Stated somewhat differently, the ideal of the internationalists is to create paper bulwarks against aggression, calling them law and treaties. Obviously, there is only one bulwark against force and that is force. Law is a bulwark only to the extent it has force behind it, and to the extent such force is greater than that opposed to it. Every war is an international lawsuit which is always won by the side having the greater force. The balance-of-power policy reckons that the best possible check to one aggressor is another aggressor. It is not always possible to invoke that check. Finland and Poland could not invoke Germany against Russia, for example. British stupidity in vainly trying to encircle Germany with an Anglo-Russian-French alliance had made that impossible for poor Poland and Finland. A policy which declares war on all aggressors, as does collective security, can never utilize the force of one aggressor or would-be aggressor against another. Collective security makes the assumption basic to all law, namely, that the good or law-abiding members of the community greatly outnumber the bad or the lawbreakers. In the international community the assumption is false as regards any possible body of rules. If the three good and great powers, Britain, France and the United States undertake to make war on every bad great power making an aggression, they, thereby, tend to unite all potential aggressors who would never otherwise be united. If half the international community is disposed to break what the other half considers law, why unite the lawbreakers, when united they are nearly invincible?

It is a sound rule of experience that wickedness does not unite any more than goodness. But, attacking simultaneously in the name of righteousness two or more great powers pronounced bad cannot fail to unite them, at least for the duration of the attack by the good. This is why an attack by the good on the bad is rational only if calculated to result in the achievement by the good of a monopoly of power.
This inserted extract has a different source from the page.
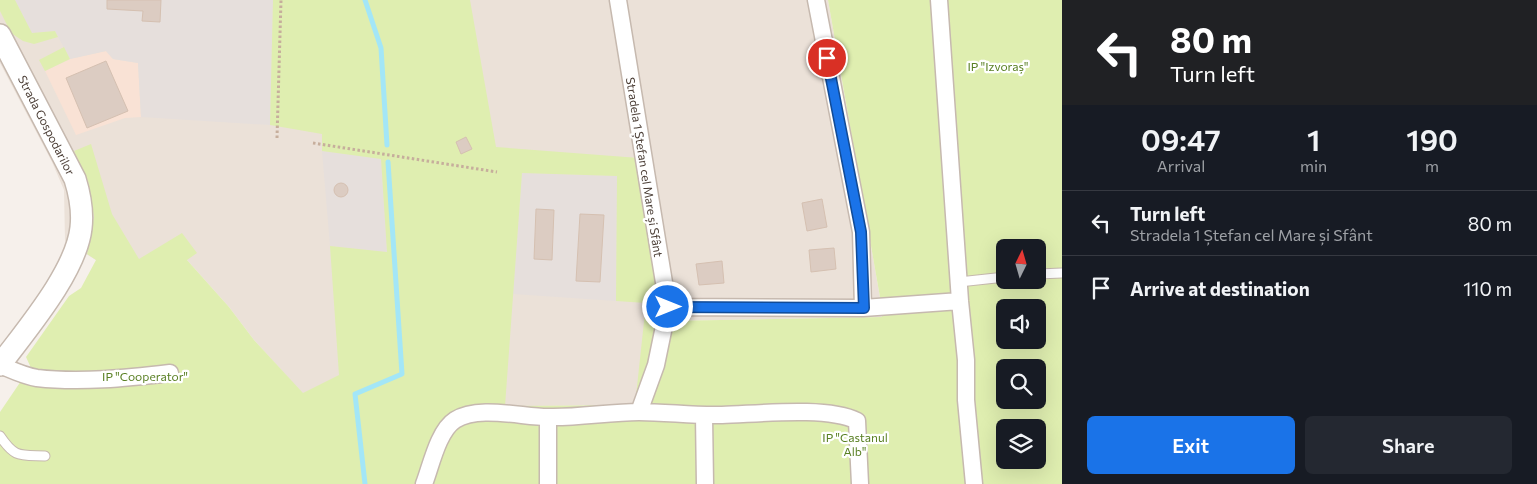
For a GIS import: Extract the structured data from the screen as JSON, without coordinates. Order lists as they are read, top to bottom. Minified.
{"streets":{"street":["Strada Gospodarilor","Stradela 1 Ștefan cel Mare și Sfânt"]},"parks":["IP \"Izvoraș\"","IP \"Cooperator\"","IP \"Castanul Alb\""],"north":"top","page":{"turn":["80 m","Turn left"],"eta":["09:47","Arrival","1","min","190","m"],"list":[{"name":"Turn left","note":"Stradela 1 Ștefan cel Mare și Sfânt","value":"80 m"},{"name":"Arrive at destination","value":"110 m"}],"buttons":["Exit","Share"]}}
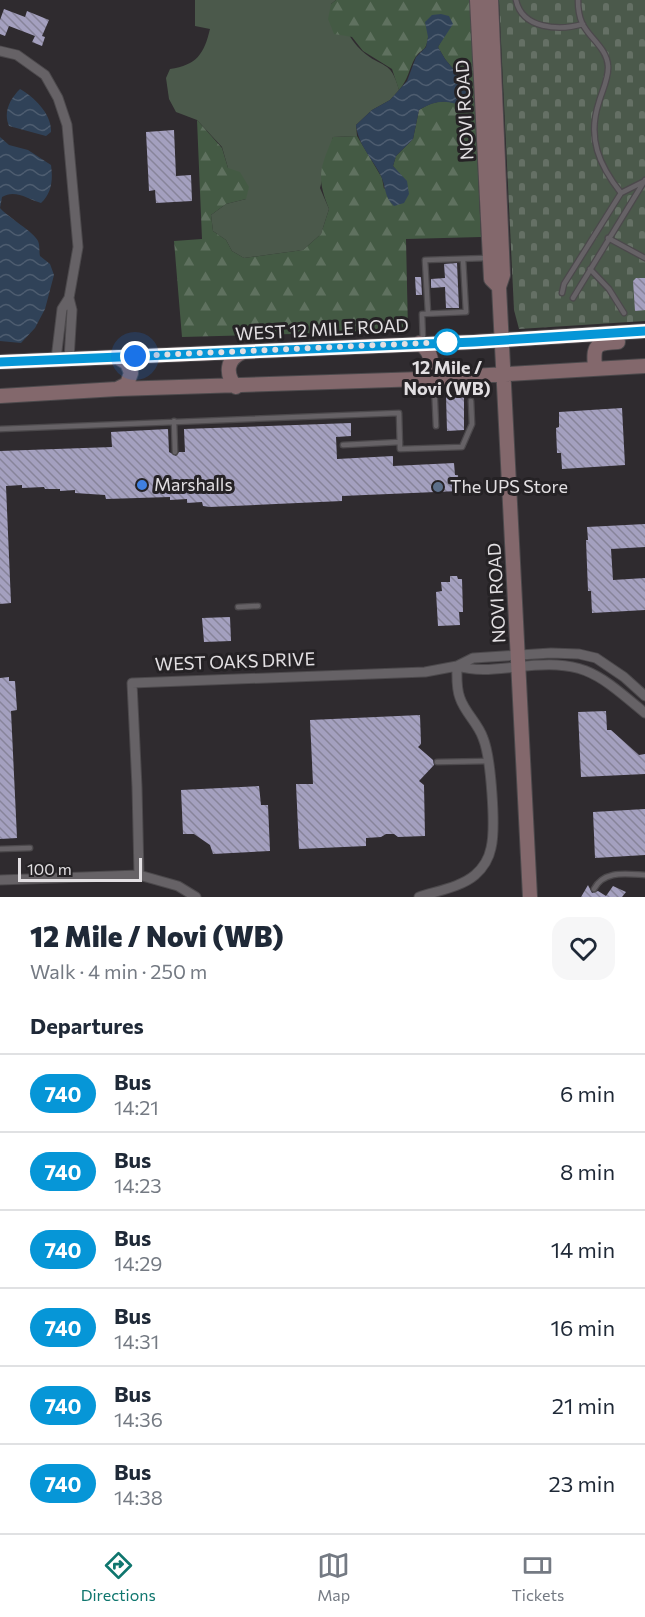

If this is clearly impossible or most improbable, then the only rational policy is to encourage the rascals to fall out and fight among themselves, which experience shows they always end up by doing. Why send good Englishmen to kill bad Germans when there are so many bad Russians available to do the same thing if only given a chance? Why send good Americans to kill wicked Japanese when there are so many wicked Russians available for this good purpose if only given a chance? Anglo-American policy is calculated to unite aggressor nations in a way they could not possibly attain unity if left to their own devices.

The main trouble, of course, with following a balance-of-power policy within the framework of democracy is that it involves a degree of realism which a popularity-seeking politician or publicist dares not expound or defend. And that is democracy’s funeral. The new revolution will not end war any more than did the capitalist revolution. In its youth capitalism made a rational use of war as an instrument of national policy. In its senility it makes an impotent use of war as a means to unattainable ends. The new revolution will mark a return to rationality in the use of war. Briefly, men will kill, not for the kingdom of heaven, but for something on earth or not at all. This will mean less killing by reason of the elimination of futile killing for righteousness’ sake. In so far as the new revolution is a revolt against religion it will be largely a revolt against religion or other worldly values as motives for worldly wars. It will be a gain for humanity to whatever extent war for the unattainable is discouraged since such warfare is always over and above warfare for the attainable which will always go on as long as there are things to be attained by war and human wills so to attain them.